Des attaques sont aussi venues d’un autre bord : plusieurs militants bretons de la France Insoumise attaquent le statut de résidents sous divers motifs. Le premier est qu’un statut de résident en Bretagne serait peu utile car beaucoup de résidents secondaires sont bretons. Ces militants n’ont pas (encore ?) lu le livre : sinon, il saurait que la proposition consiste justement à créer des statuts par pays, pour limiter aussi la demande intrarégionale.

Plus profondément, ils attaquent un statut « discriminatoire » car faisant des différences entre citoyens. On pourrait leur objecter qu’une politique égalitaire nécessite justement de, parfois, faire des différences de traitement pour aboutir à l’égalité. La Ligue des Droits de l’homme s’était ainsi prononcée pour un tel statut en Corse, estimant qu’il ne serait pas discriminatoire.

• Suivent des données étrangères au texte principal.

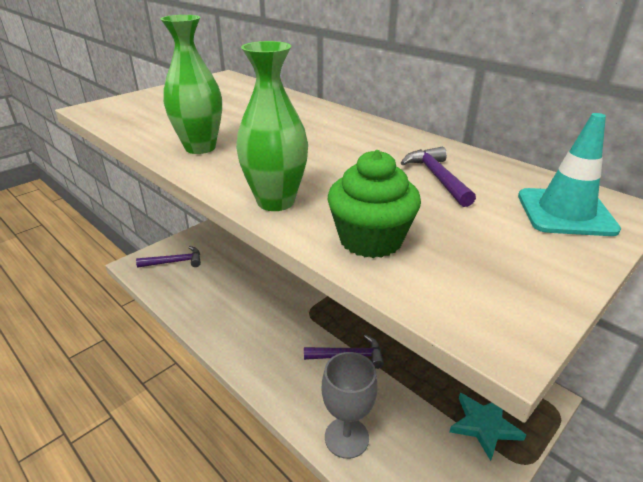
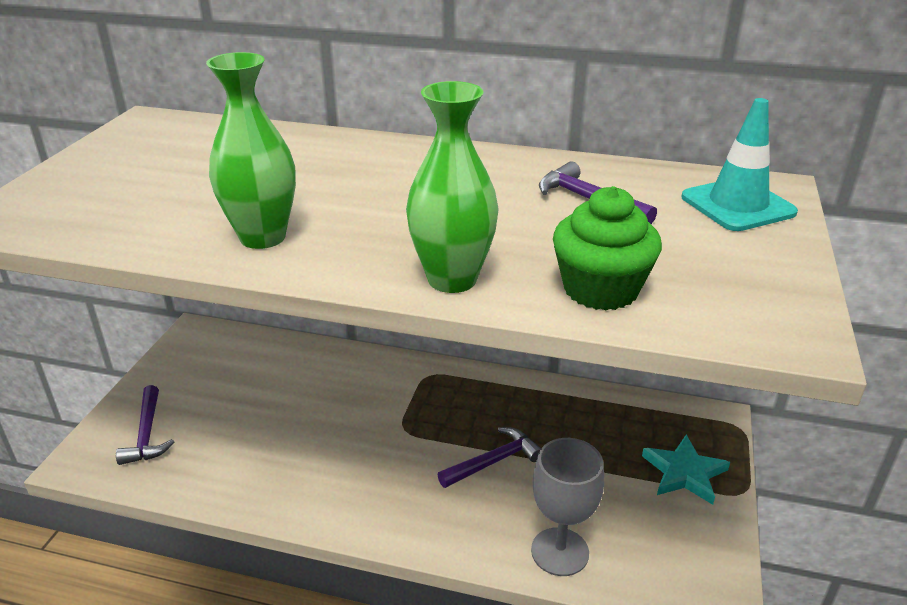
camera: 30 degrees left, 0 degrees up
(174, 262) = (147, 434): purple hammer -> purple hammer turned 120 degrees clockwise

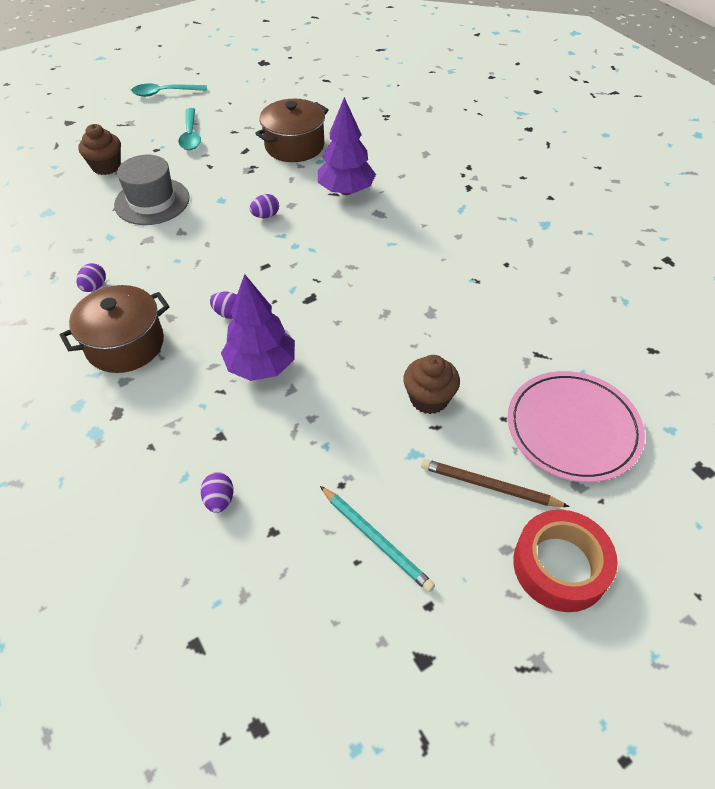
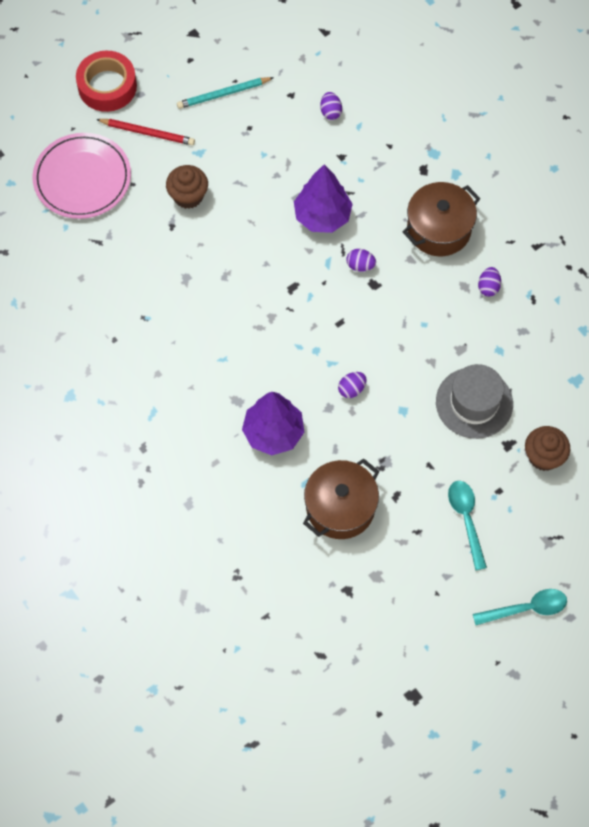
camera: 175 degrees right, 15 degrees up
(376, 539) = (223, 94): turquoise pencil -> turquoise pencil turned 60 degrees counterclockwise
(489, 486) = (147, 133): brown pencil -> red pencil

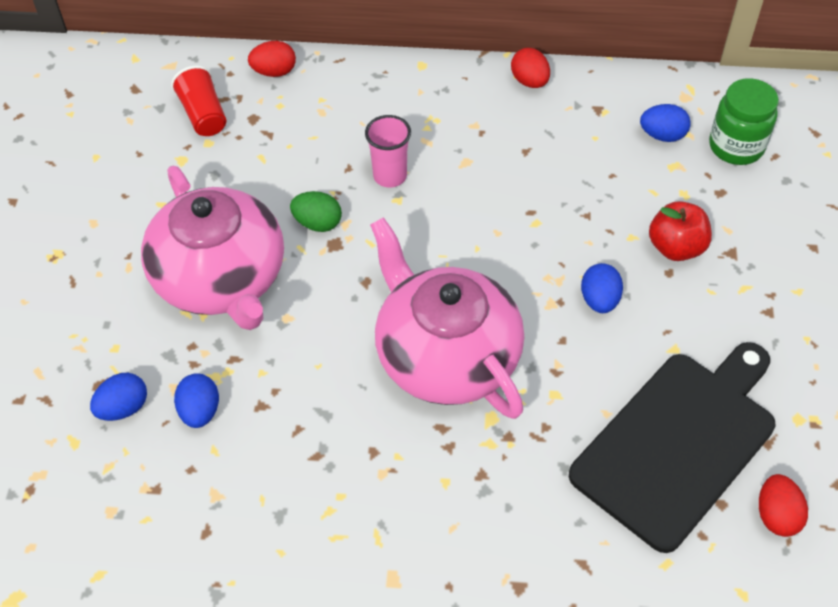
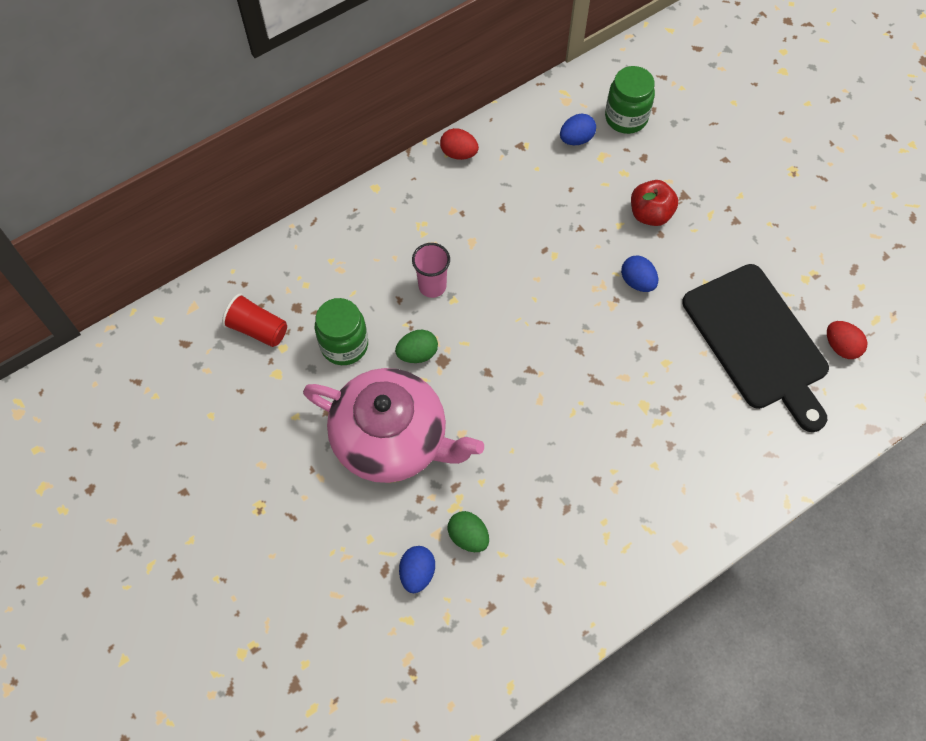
camera: 40 degrees left, 10 degrees up
(200, 411) = (468, 536): blue egg -> green egg
(261, 174) = (344, 345): none -> green jar
(274, 72) = (276, 261): red egg -> none
(446, 355) = (582, 385): pink teapot -> none
(679, 443) = (757, 342): black cutting board -> black cutting board turned 150 degrees clockwise

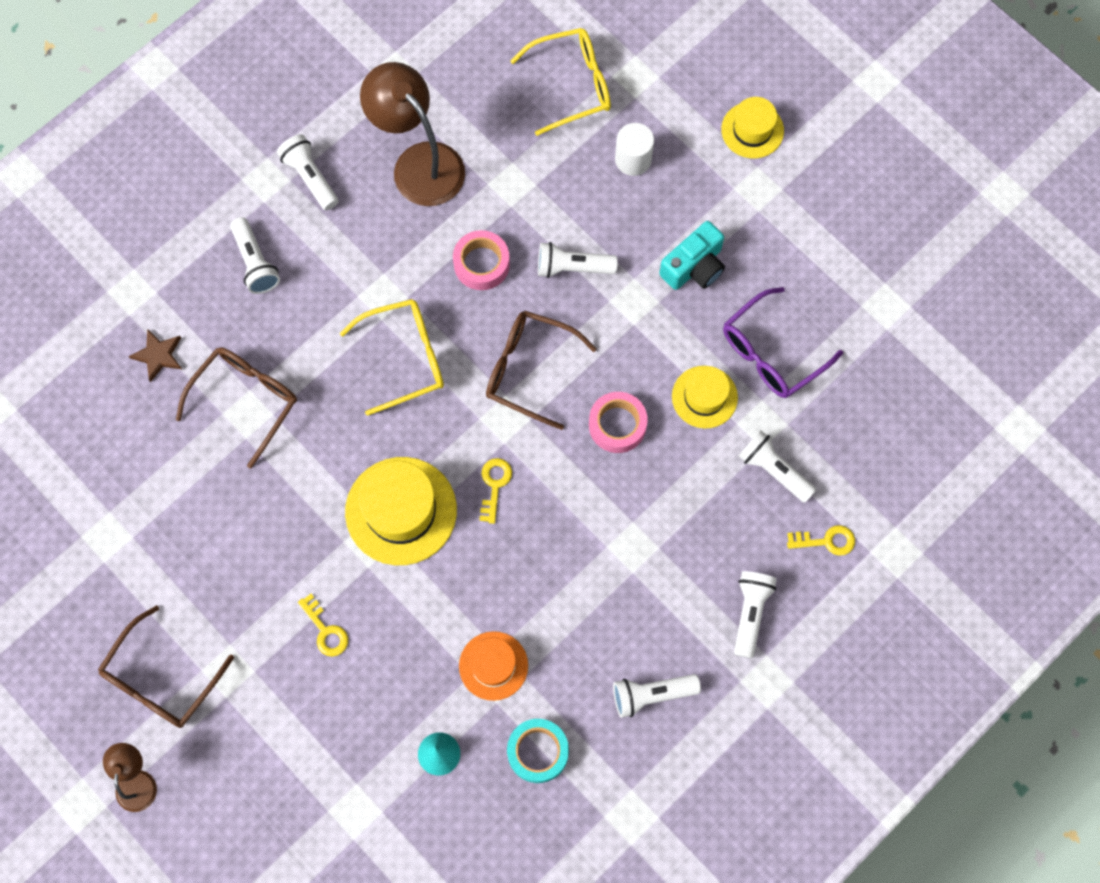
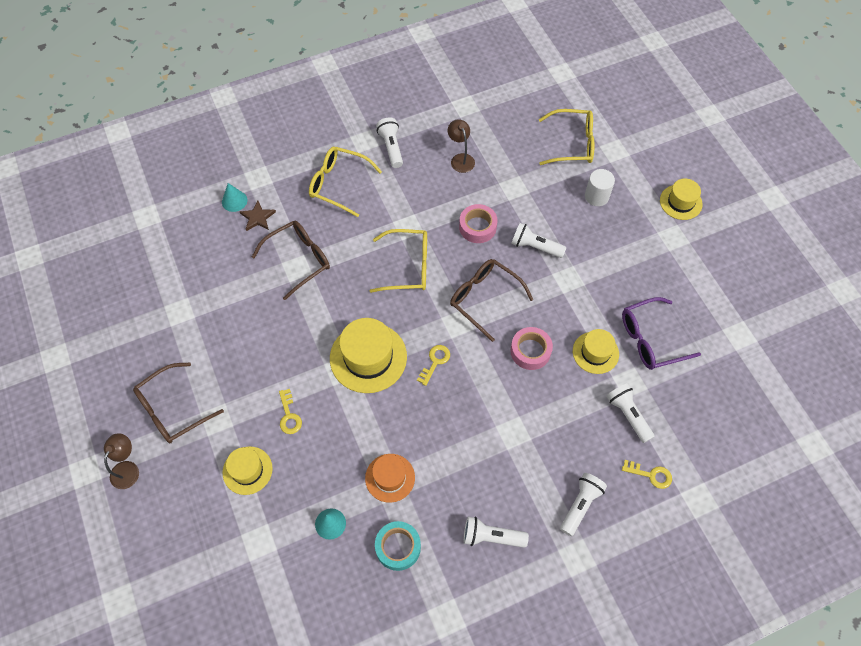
camera: 20 degrees right, 10 degrees down
(112, 341) = (234, 201): none -> turquoise cone
(255, 263) = (338, 184): white flashlight -> yellow glasses
(300, 724) = (247, 470): none -> yellow hat
(419, 163) = (460, 159): brown lamp -> brown lamp, size x0.52
(694, 267) = (615, 271): turquoise camera -> none

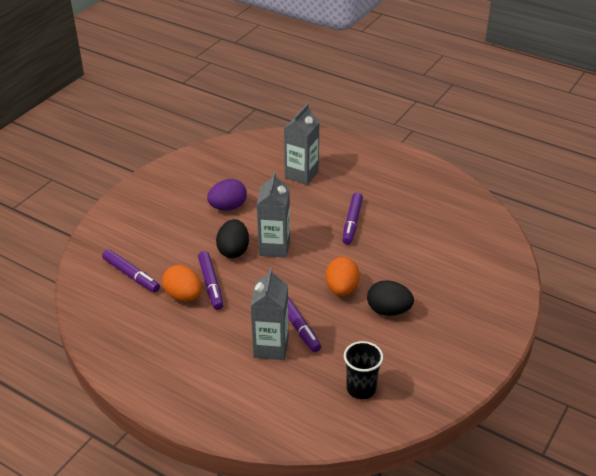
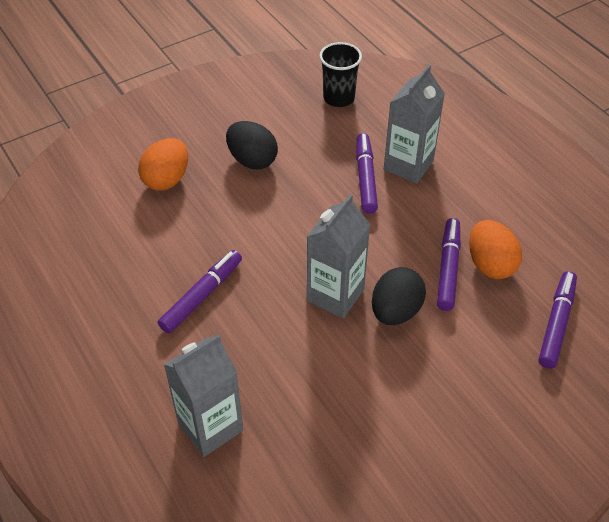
camera: 155 degrees left, 10 degrees up
(131, 275) = (556, 323): purple marker -> purple marker turned 45 degrees clockwise
(228, 207) = (368, 400): purple egg -> none
(342, 289) = (286, 203): orange egg -> orange egg (166, 179)

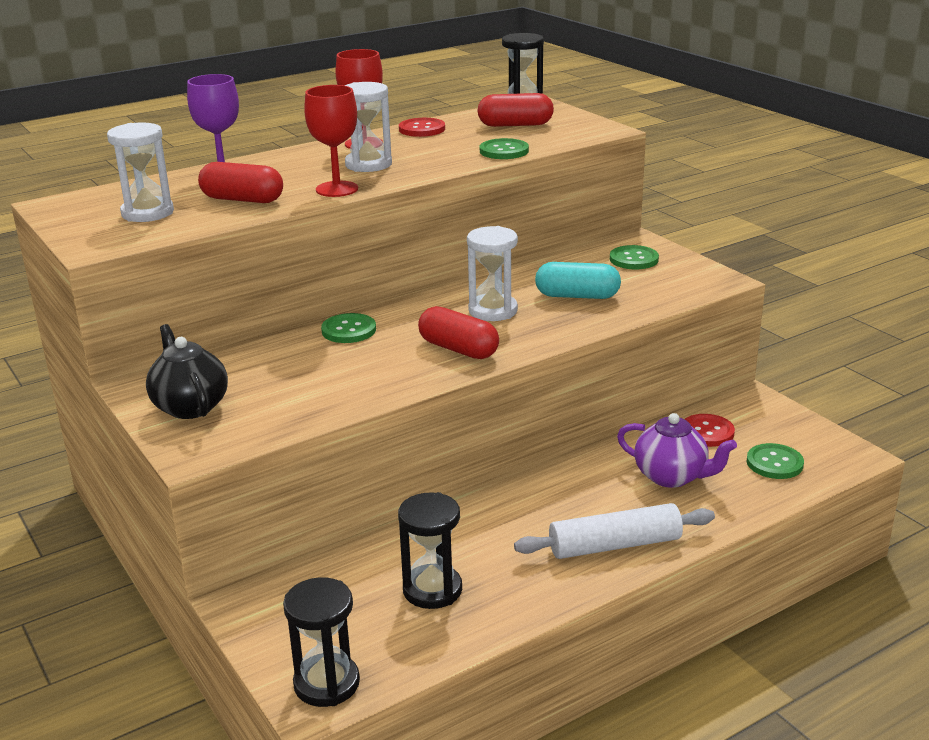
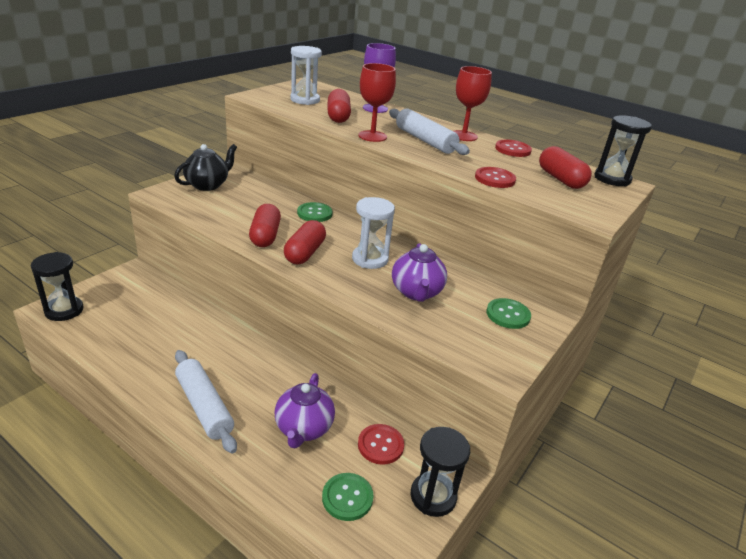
camera: 65 degrees right, 5 degrees up
(368, 164) = (425, 140): white hourglass -> white rolling pin
(397, 372) = (265, 236): none -> red capsule
(432, 590) = (147, 332): black hourglass -> black hourglass (433, 496)
(504, 151) = (495, 179): green button -> red button
(577, 296) = (416, 292): turquoise capsule -> purple teapot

Sur ce sujet, la France Insoumise ne semble pas avoir accordé ses violons en interne, puisque Jean-Luc Mélenchon lui-même expliquait sur son blog en 2018 pourquoi il n’était pas opposé par principe à ce projet (en Corse) : « Avant de dire quoi que ce soit notons que la référence à une durée de présence limitée sur le territoire exclut tout critère ethnique ou même linguistique. Cela ouvre une discussion concrète sans condition idéologique. […] On notera aussi que cette idée avait été adoptée à l’unanimité par l’Assemblée corse le 25 avril 2014, donc bien avant que les nationalistes y soient majoritaires. C’était une proposition du député PRG Paul Giacobbi. […] Sans démontrer quoi que ce soit, Macron répond que le statut de résident n’est pas la bonne solution. Puis il ajoute de façon assez méprisante que, de toute façon, ce sont les Corses vendeurs de biens qui profitent de la spéculation. On comprend que ce soit un argument suprême pour un libéral pour qui l’identité et les attachements sont consubstantiels à la santé du portefeuille. […] Revenons alors au point de départ. Le statut de résident est-il oui ou non la bonne réponse au problème posé ? Ça se discute en effet. Mais cela ne s’écarte pas avec un apriori. »

Notons que les prises de positions citées ici sont individuelles, et qu’à l’exception de celle du Parti breton, seule Claire Desmares-Poirrier, tête de liste écologiste et fédéraliste, a engagé l’ensemble de son mouvement. Du côté de Thierry Burlot (LREM) et de Loig Chesnais-Girard (PS), aucune réaction n’a encore filtré. Le débat est ouvert !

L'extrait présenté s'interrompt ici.